- Film poster
- Directed by: Steven Feinartz
- Produced by: Steven Feinartz Ethan Goldman Julie Seabaugh
- Cinematography: Jordan McNeile
- Edited by: Natalie Ancona Derek Boonstra Jenn Harper
- Music by: Marlon Lang
- Production company: Radiant Media Studios Anchor Entertainment Indus Valley Media
- Distributed by: Utopia
- Release date: March 11, 2025 (SXSW);
- Running time: 97 minutes
- Country: United States
- Language: English

= Are We Good? =

2025 documentary film

Are We Good? is a 2025 American documentary film following comedian Marc Maron after losing his partner and filmmaker, Lynn Shelton, at the height of the pandemic and his life afterwards in building his next hour of comedy. The documentary was created by Julie Seabaugh in May 2020 after the passing of Shelton, directed by Steven Feinartz, and produced by Feinartz, Ethan Goldman, and Seabaugh, who also served as story editor. It was distributed by Utopia and is streaming as part of the Criterion Collection.

The film features Marc Maron, Nate Bargatze, John Mulaney, David Cross, W. Kamau Bell, Laurie Kilmartin, Brendan McDonald, Sam Lipsyte, Caroline Rhea, Michaela Watkins, Jessica Kirson and Gary Gulman.

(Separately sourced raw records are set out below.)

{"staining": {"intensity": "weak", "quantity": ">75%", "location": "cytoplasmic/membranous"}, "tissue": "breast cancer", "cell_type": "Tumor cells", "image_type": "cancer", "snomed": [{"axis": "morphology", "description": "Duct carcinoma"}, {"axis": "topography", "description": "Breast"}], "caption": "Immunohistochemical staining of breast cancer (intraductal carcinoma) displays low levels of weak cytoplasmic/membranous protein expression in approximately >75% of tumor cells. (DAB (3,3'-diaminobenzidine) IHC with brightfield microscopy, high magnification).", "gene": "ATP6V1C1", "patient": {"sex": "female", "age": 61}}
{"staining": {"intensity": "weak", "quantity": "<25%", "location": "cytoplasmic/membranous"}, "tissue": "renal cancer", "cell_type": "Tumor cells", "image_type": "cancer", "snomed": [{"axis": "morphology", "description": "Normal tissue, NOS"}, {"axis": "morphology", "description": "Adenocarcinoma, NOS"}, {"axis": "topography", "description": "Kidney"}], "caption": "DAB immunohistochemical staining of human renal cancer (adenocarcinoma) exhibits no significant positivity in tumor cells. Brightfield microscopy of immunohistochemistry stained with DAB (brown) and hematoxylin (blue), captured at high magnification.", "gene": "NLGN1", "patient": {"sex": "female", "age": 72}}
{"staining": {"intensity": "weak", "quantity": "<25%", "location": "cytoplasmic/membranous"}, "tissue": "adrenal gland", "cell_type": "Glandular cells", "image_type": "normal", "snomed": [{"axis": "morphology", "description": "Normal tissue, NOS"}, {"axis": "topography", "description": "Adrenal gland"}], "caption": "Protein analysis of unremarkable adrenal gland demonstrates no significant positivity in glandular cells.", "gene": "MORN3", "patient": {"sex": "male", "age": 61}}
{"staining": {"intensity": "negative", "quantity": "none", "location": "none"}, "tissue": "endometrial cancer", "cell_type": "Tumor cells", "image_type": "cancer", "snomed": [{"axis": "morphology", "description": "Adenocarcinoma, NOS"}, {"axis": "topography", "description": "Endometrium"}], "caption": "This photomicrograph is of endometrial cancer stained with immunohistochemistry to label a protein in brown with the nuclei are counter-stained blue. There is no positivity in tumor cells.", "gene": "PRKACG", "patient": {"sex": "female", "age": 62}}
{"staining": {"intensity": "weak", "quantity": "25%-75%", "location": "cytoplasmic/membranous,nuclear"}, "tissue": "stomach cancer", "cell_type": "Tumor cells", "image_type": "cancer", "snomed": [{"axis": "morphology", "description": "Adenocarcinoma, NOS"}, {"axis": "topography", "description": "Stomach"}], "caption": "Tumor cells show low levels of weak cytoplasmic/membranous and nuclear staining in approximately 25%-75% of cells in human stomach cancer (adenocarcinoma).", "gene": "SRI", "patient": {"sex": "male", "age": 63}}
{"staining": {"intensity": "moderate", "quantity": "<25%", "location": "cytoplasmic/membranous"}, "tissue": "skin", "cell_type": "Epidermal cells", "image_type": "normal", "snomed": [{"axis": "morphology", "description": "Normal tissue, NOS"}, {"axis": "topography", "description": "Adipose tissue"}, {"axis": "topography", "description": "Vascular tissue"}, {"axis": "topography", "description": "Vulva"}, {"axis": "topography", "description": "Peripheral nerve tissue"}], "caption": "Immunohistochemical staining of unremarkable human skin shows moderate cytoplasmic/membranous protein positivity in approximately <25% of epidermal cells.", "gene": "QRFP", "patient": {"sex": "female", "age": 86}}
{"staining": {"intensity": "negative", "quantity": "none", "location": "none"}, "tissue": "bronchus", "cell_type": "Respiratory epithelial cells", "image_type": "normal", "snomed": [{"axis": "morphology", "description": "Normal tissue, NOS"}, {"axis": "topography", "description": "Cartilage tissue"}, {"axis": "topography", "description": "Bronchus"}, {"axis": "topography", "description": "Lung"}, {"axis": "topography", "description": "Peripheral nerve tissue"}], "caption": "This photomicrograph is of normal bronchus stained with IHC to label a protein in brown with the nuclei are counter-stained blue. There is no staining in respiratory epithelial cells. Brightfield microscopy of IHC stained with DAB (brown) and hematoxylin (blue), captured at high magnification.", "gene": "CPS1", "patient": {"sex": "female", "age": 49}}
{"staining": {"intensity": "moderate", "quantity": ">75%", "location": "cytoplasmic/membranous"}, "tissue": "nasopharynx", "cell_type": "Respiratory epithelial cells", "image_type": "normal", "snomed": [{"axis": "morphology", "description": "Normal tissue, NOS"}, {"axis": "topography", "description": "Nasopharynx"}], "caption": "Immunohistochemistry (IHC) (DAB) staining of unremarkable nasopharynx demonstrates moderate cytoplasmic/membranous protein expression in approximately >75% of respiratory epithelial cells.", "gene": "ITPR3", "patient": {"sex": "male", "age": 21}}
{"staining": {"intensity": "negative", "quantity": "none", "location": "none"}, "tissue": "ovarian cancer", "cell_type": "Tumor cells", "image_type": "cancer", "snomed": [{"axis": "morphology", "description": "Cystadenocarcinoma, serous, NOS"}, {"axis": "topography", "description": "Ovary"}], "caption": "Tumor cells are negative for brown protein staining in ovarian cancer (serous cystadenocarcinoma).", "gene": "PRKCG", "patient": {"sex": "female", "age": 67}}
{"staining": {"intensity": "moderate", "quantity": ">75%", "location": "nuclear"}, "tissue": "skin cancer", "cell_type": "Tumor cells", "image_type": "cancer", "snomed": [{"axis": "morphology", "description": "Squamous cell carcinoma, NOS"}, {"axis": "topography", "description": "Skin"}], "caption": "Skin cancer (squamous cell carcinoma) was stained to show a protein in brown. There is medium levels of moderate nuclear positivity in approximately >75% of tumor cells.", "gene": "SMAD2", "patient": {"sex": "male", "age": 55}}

The film premiered at SXSW and Tribeca Film Festival. The documentary had its public release just as Maron's sixteen year podcast, WTF with Marc Maron, came to an end. Executive produced by Ray Maiello, Dan Baglio, Rob Guillermo, Guilhad Emilio Schenker and Gideon Tadmor.

== Reception ==
 Metacritic, which uses a weighted average, assigned the film a score of 69 out of 100, based on six critics, indicating "generally favorable" reviews.